There an important shift in language that happens at the end of the Beatitudes, and carries forward into the rest of the Sermon on the Mount.  The first eight Beatitudes are stated in the third person.  “Blessed are the pure in heart, for they will see God: The peacemakers, for they will be called children of God.”  There is a nice bookened with the first and the last of these which both end the same way.  “Blessed are the poor in the spirit, for theirs is the kingdom of heaven….Blessed are those who are persecuted for the sake of justice, for theirs is the kingdom of heaven.”

But then there’s a shift to the second person.  “Blessed are you when people revile you and say all kinds of false things about you.”

You are the salt of the earth.”  At one place in John’s gospel, Jesus says, “I am the light of the world.”  Here, in Matthew’s gospel, he says, “You are the light of the world.”

In what kind of world do the meek inherit the land or are the merciful shown mercy.

What Jesus seems to be calling into being throughout the Sermon on the Mount, is a community of people, which makes these Beatitudes come true.  This counter-community that establishes new norms, ways of relating such that the broken in spirit are surrounded by the kingdom of heaven and the peacemakers are celebrated as children of God.

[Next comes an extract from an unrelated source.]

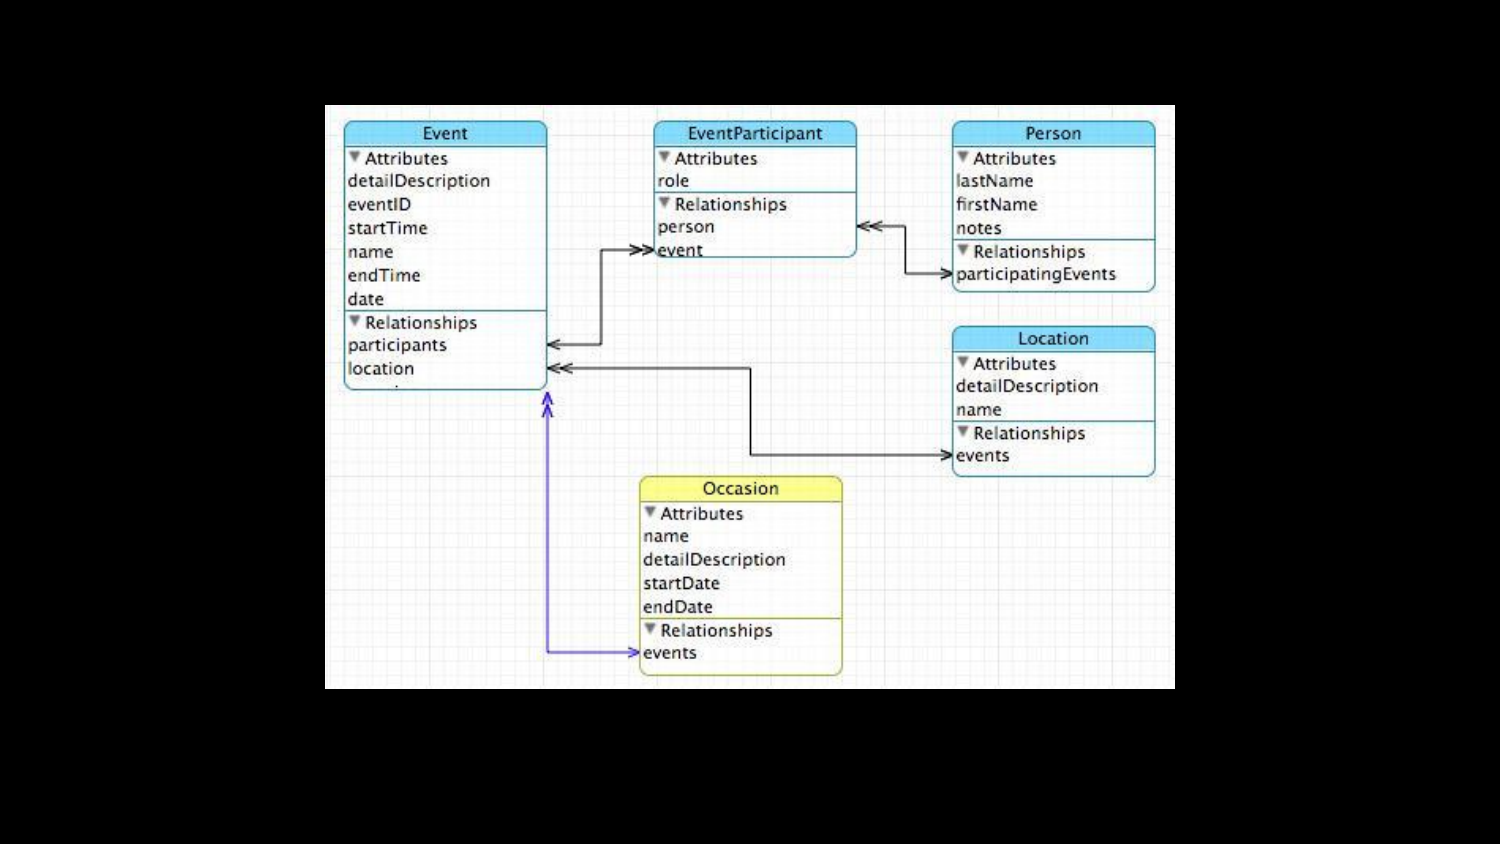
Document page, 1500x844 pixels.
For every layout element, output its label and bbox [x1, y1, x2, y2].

picture [325, 105, 1175, 689]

We have just come through a week that included a number of tragic reversals.  A man who made all of us laugh died by suicide.  An unarmed black boy was shot to death by a man whose job description is to keep him safe.  And an area of the world in which our nation has invested billions, perhaps trillions of dollars in security spins further into violence.  We get a taste for how indefinite and conditional are the so called blessings we sometimes believe in.

Blessed are the famous and the celebrities – except that they struggle with mental health and addictions just like the rest.

Blessed are the young and youthful who have their whole life ahead of them – except if you’re a black male in this country where there is a higher chance that the life ahead of you will include prison rather than college, if you don’t get shot first. (Citation HERE)

Blessed are the lands overflowing with natural resources, unless you’re in a strategic geographical location and there are others who want those resources.

The Beatitudes of Jesus are not intended to reinforce our notions of blessing and goodness, but destabilize us into asking what the fortunate and blessed life might be.  We are a part of that community that Jesus has called into being, which tries out these Beatitudes and learns new ones as we go.